The marriage would end in 1920. The whole affair provides an interesting insight into how certain news regarding celebrities varies from era to era, as the entire matter was really fairly scandalous. Harris and Chaplin met when Harris was only 16 years old and at the time of their marriage she was just 17 and likely thought to be pregnant or she believed she was. They would subsequently have a baby in 1919 who died after only three days of life and the marriage fell rapidly apart. Harris had, overall, a tragic life, dying at age 42.
The entire event has the taint of scandal attached to it. Chaplin was 35 yeas old, twenty years older than Harris, when the affair commenced with the teenage actress he'd met at a party. The clearly involved a relationship that would have constituted statutory rape and which today would result in the end of Chaplin's career. At the time, and for decades thereafter, the marriage of couples in that situation precluded prosecution as married couples may not testify against each other, but perhaps the more significant aspect of the story to us in 2019 is that the marriage didn't result in an outcry, which it most definitely would now. Instead it was celebrated and in Cheyenne it was certainly such.
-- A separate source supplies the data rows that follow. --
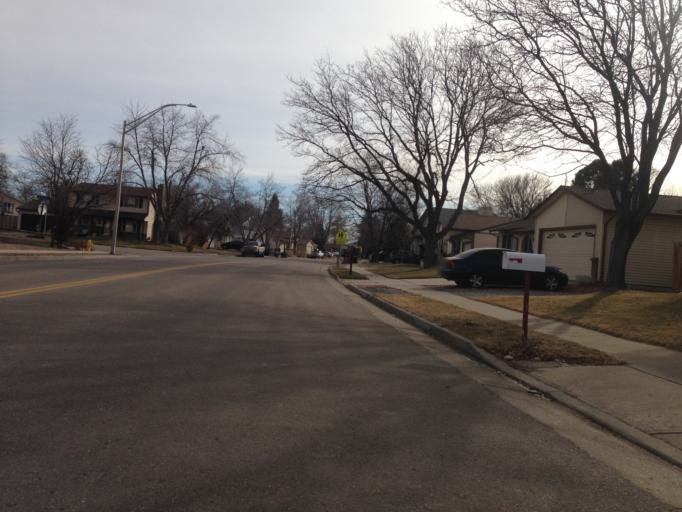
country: US
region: Colorado
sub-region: Adams County
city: Westminster
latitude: 39.8530
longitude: -105.0648
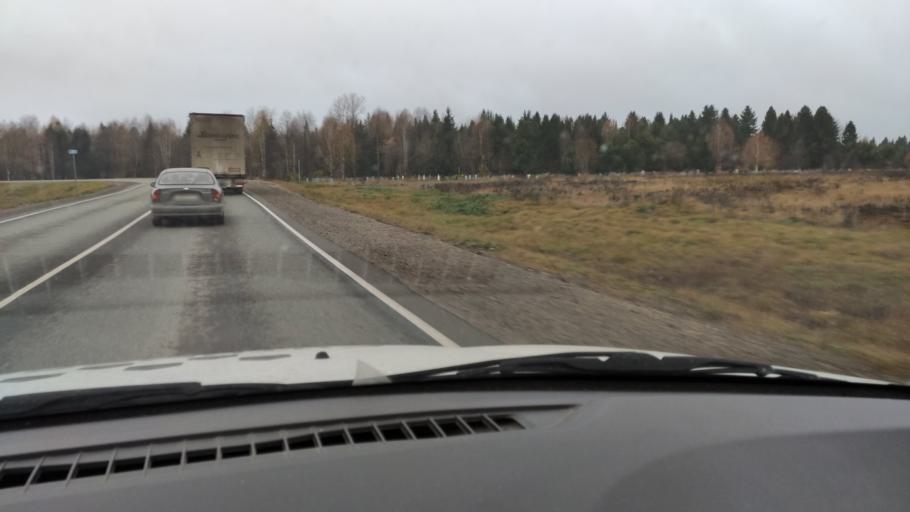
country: RU
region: Kirov
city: Omutninsk
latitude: 58.6932
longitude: 52.2007
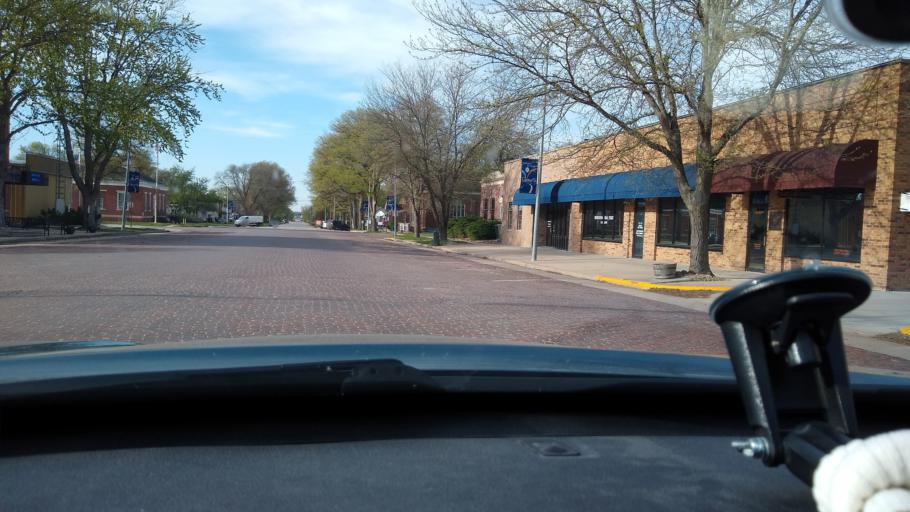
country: US
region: Nebraska
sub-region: Fillmore County
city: Geneva
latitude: 40.5263
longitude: -97.6028
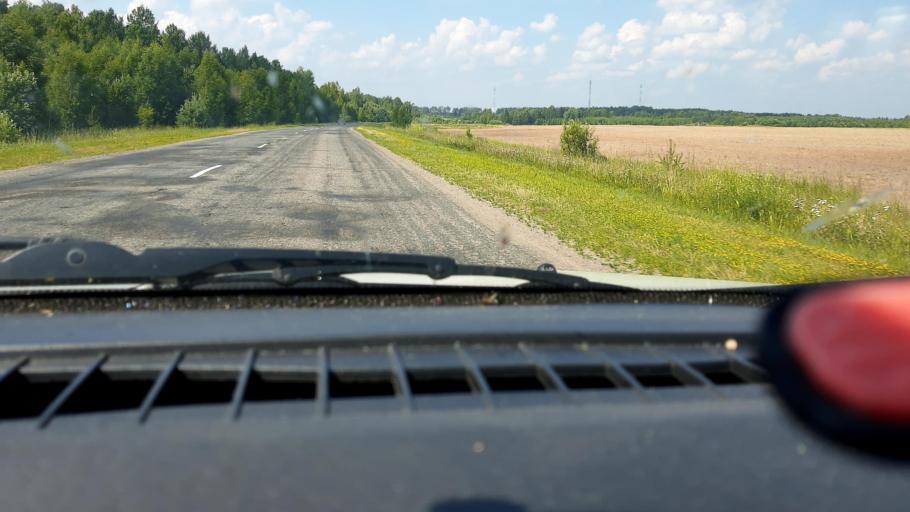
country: RU
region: Nizjnij Novgorod
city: Tonkino
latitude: 57.3578
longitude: 46.4274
The taint of scandal, or the presumption that there would have been one, is all the more the case as Chaplin's next wife, Lillita McMurry, was 16 years old when he started dating her at age 36. That marriage would not last, and he'd next marry Paulette Goddard when he was in her early 20s. Goddard was the only one of Chaplin's four wives who was legally an adult at the time they started their relationship. That marriage didn't last, and he next met, romanced and married Oona O'Neil, who was 17 years old at the time. They married when she was 18 and he was 54, and remained married until his death at age 73. With all that, Chaplin is still celebrated as a comedic genius (I really don't see it myself) and is widely admired, which would certainly note be the case today.
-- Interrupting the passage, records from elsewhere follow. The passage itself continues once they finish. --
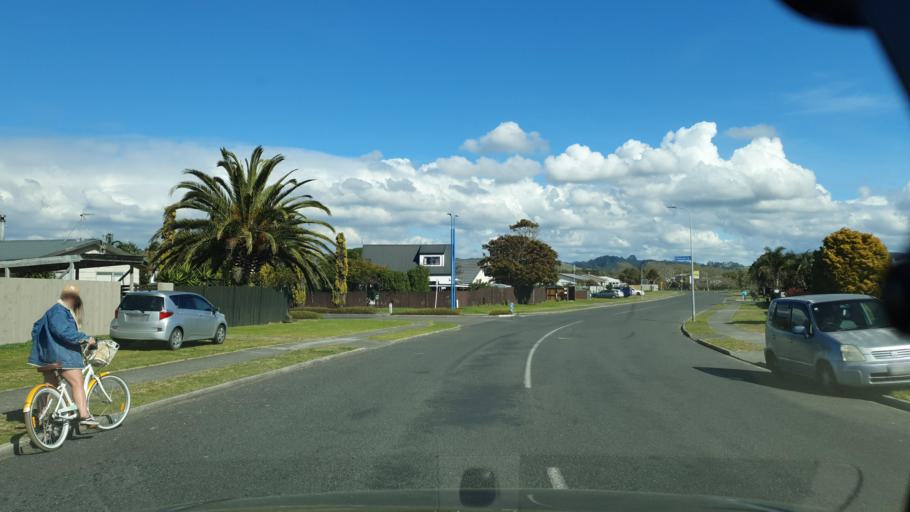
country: NZ
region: Bay of Plenty
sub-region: Tauranga City
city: Tauranga
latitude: -37.7029
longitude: 176.2936
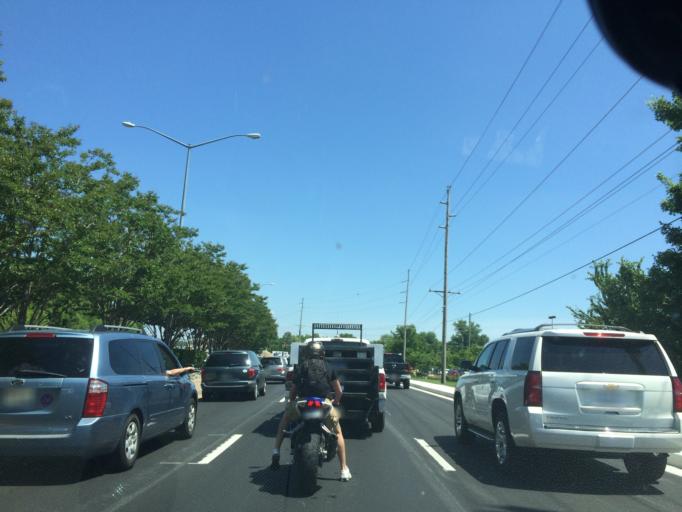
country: US
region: Maryland
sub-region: Dorchester County
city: Cambridge
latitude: 38.5550
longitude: -76.0532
All of that, however, may simply be evidence how people are seemingly willing to allow teenage girls in particular to be exposed to creepy stuff on the presumption that it'll advance their careers. In the 20th Century this continued on with actresses for ever, even featuring as a side story in the novel
The Godfather (and briefly alluded to in the film). It likely continued on until the modern "Me Too" movement, and can be argued to have spread into sports.
At the same time, hope that the Reds might fall in Russia was rising.
While in the US, fears over coal supplies, which were critical to industry and for that matter home heating, were rising.